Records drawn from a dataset

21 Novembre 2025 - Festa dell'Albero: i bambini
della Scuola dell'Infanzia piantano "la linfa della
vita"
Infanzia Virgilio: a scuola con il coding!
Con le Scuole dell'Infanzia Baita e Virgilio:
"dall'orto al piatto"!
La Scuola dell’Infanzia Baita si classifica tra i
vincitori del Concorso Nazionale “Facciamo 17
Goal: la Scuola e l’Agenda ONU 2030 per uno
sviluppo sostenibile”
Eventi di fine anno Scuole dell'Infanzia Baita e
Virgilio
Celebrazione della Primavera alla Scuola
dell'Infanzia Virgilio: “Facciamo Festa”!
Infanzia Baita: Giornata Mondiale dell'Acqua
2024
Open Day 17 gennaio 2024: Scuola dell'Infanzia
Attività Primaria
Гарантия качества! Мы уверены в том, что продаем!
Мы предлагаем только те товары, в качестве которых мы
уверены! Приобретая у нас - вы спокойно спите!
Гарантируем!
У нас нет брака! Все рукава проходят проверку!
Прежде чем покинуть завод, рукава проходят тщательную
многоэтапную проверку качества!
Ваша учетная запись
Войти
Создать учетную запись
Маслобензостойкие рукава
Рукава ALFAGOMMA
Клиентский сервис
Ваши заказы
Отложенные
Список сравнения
...
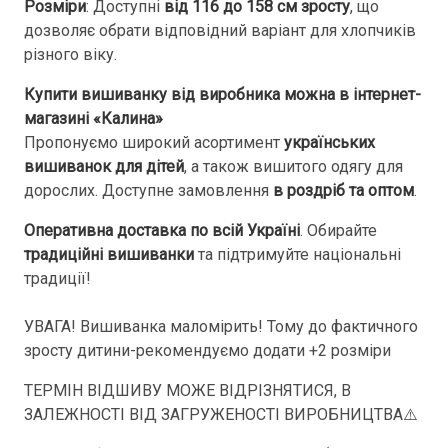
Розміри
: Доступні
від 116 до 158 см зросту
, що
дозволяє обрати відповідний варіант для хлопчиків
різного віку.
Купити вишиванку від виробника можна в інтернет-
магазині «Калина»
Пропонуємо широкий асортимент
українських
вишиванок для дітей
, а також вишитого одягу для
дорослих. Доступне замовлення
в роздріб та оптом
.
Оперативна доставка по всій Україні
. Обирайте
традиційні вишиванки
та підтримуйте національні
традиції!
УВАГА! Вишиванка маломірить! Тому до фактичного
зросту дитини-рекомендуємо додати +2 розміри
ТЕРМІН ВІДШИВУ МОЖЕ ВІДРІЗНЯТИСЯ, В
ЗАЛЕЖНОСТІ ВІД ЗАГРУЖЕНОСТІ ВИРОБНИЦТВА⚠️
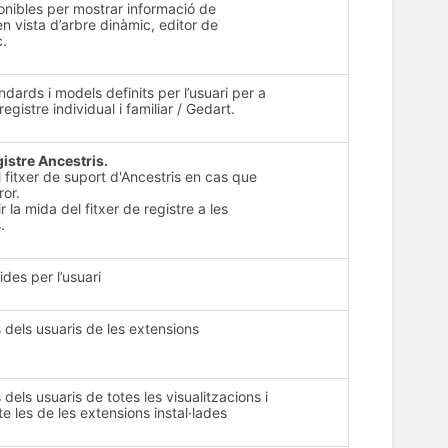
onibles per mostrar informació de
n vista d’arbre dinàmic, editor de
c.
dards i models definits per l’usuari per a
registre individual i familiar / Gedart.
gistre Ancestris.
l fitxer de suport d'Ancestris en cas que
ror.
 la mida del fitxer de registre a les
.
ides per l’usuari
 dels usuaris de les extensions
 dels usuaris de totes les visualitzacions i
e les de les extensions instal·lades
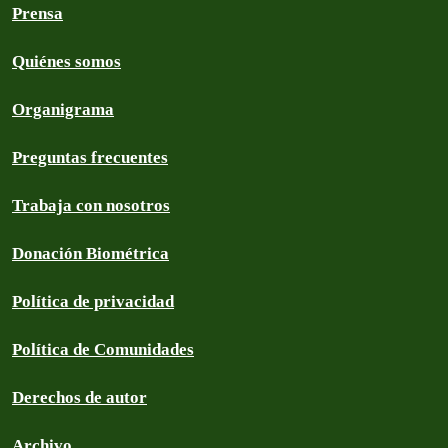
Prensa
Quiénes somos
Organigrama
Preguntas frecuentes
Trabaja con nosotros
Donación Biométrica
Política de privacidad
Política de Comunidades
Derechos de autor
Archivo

**Exercise brief**
Look back at the entries above. Retype the line with "della Scuola dell'Infanzia", the line with "Список сравнения", and all lines in between.

**Answer to the problem**
della Scuola dell'Infanzia piantano "la linfa della
vita"
Infanzia Virgilio: a scuola con il coding!
Con le Scuole dell'Infanzia Baita e Virgilio:
"dall'orto al piatto"!
La Scuola dell’Infanzia Baita si classifica tra i
vincitori del Concorso Nazionale “Facciamo 17
Goal: la Scuola e l’Agenda ONU 2030 per uno
sviluppo sostenibile”
Eventi di fine anno Scuole dell'Infanzia Baita e
Virgilio
Celebrazione della Primavera alla Scuola
dell'Infanzia Virgilio: “Facciamo Festa”!
Infanzia Baita: Giornata Mondiale dell'Acqua
2024
Open Day 17 gennaio 2024: Scuola dell'Infanzia
Attività Primaria
Гарантия качества! Мы уверены в том, что продаем!
Мы предлагаем только те товары, в качестве которых мы
уверены! Приобретая у нас - вы спокойно спите!
Гарантируем!
У нас нет брака! Все рукава проходят проверку!
Прежде чем покинуть завод, рукава проходят тщательную
многоэтапную проверку качества!
Ваша учетная запись
Войти
Создать учетную запись
Маслобензостойкие рукава
Рукава ALFAGOMMA
Клиентский сервис
Ваши заказы
Отложенные
Список сравнения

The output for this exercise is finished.